No matter how much Ranjit pondered over them, they remained remote. He could not work up the feeling that had gripped him the first time he’d seen what Fermat had scribbled in his margin. Myra offered one theory: “Maybe you just aren’t fourteen anymore.”
But that wasn’t it. Fermat’s proof had been an entirely different matter. It hadn’t ever been presented to him as a problem that he should try to solve. One of the greatest minds in the history of mathematics had boasted that he had a proof for that final theorem. All Ranjit had to do was figure it out.
He tried to explain to Myra. “Did you ever hear of a man named George Dantzig? He was a graduate student at UC Berkeley in 1939. He came late to a class and saw two equations that the professor had written on the blackboard. Dantzig thought they were a homework assignment, so he copied them down and took them home and solved them.
“Only,” he told her, “they weren’t homework. The professor had put them up there as two problems in statistical mathematics that no one had been able to solve.”

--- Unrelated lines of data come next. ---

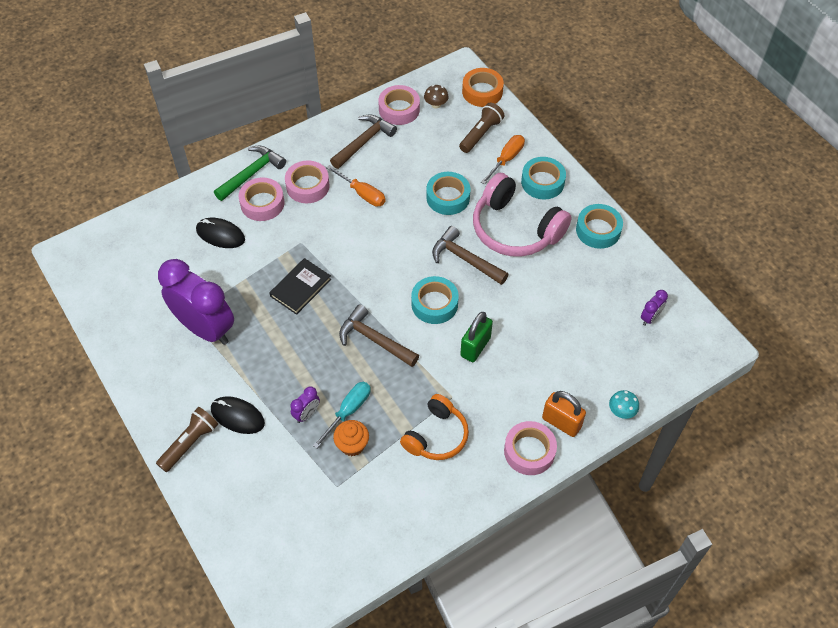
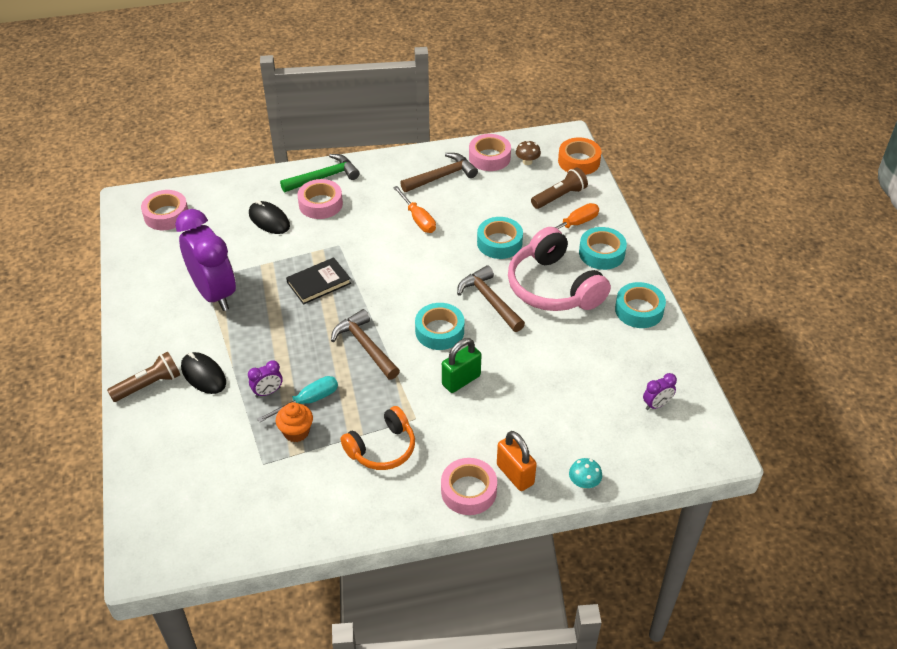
camera: 20 degrees right, 10 degrees down
(307, 186) = (370, 200): pink tape -> pink tape (166, 215)

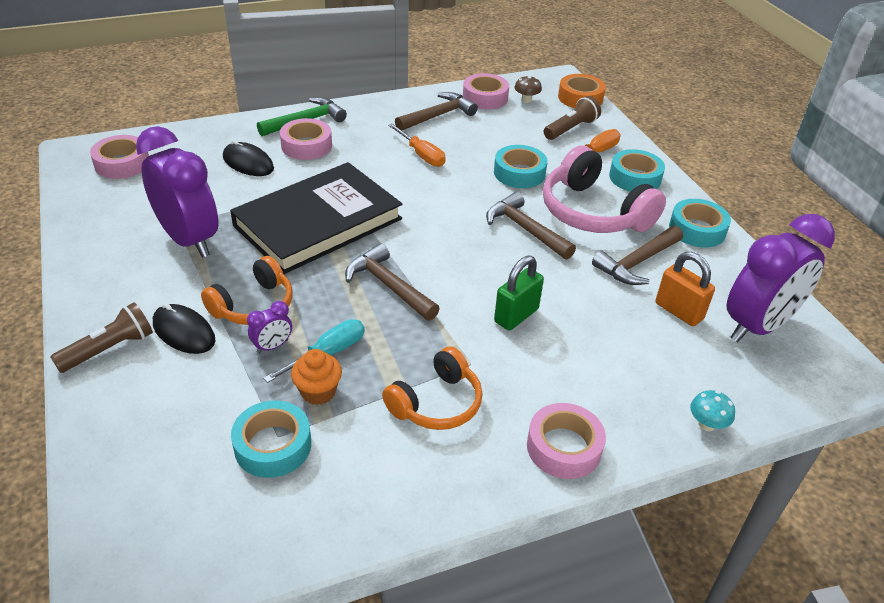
camera: 10 degrees left, 5 degrees down
(258, 356) = (254, 305): none -> orange headphones
(319, 283) = (318, 222): black book -> black book, size x2.16
(439, 331) = (475, 264): turquoise tape -> turquoise tape (273, 445)
(515, 474) = (617, 421): orange padlock -> orange padlock (678, 311)
(575, 339) = (637, 263): none -> brown hammer
(656, 405) = (757, 326): purple clock -> purple clock, size x2.48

Myra pursed her lips. “So what you’re saying,” she said, “is if Dantzig had known that, he might not have been able to solve them. Is that right?”
Ranjit shrugged. “Maybe.”
Myra availed herself of her husband’s favorite reply to puzzling remarks. “Huh,” she said.
Which made him grin. “Good,” he said. “So now let’s give Tashy a swimming lesson.”
No one who knew little Natasha de Soyza Subramanian thought for one instant that she was not an exceptionally bright child. Toilet trained at under a year, first steps a month later, first clearly articulated word—it was “Myra”—less than a month after that. And all of those things Tashy had accomplished on her own.
It wasn’t that her mother didn’t have things she yearned to teach her daughter. She had many of them, but Myra was too intelligent to try to teach them all at once. So she limited parental lessons for her less-than-two-year-old to two subjects. One was singing, or at least vocalizing sounds that matched the ones Myra sang for her. The other was how to swim.
From the edge of the Vorhulst pool, his feet dangling in the water, Ranjit beamed at the two of them. He had learned not to rush to rescue his child whenever she slipped under the surface for a moment. “She’ll always come up by herself,” Myra promised, as indeed Natasha always did. “And anyway, I’m right here.”
Later, when Tashy was dry and contentedly playing with her toes in her playpen beside the pool, while her mother frowned over the news reports on her portable screen, Ranjit peeked over Myra’s shoulder. Of course the news was bad. When had it not been?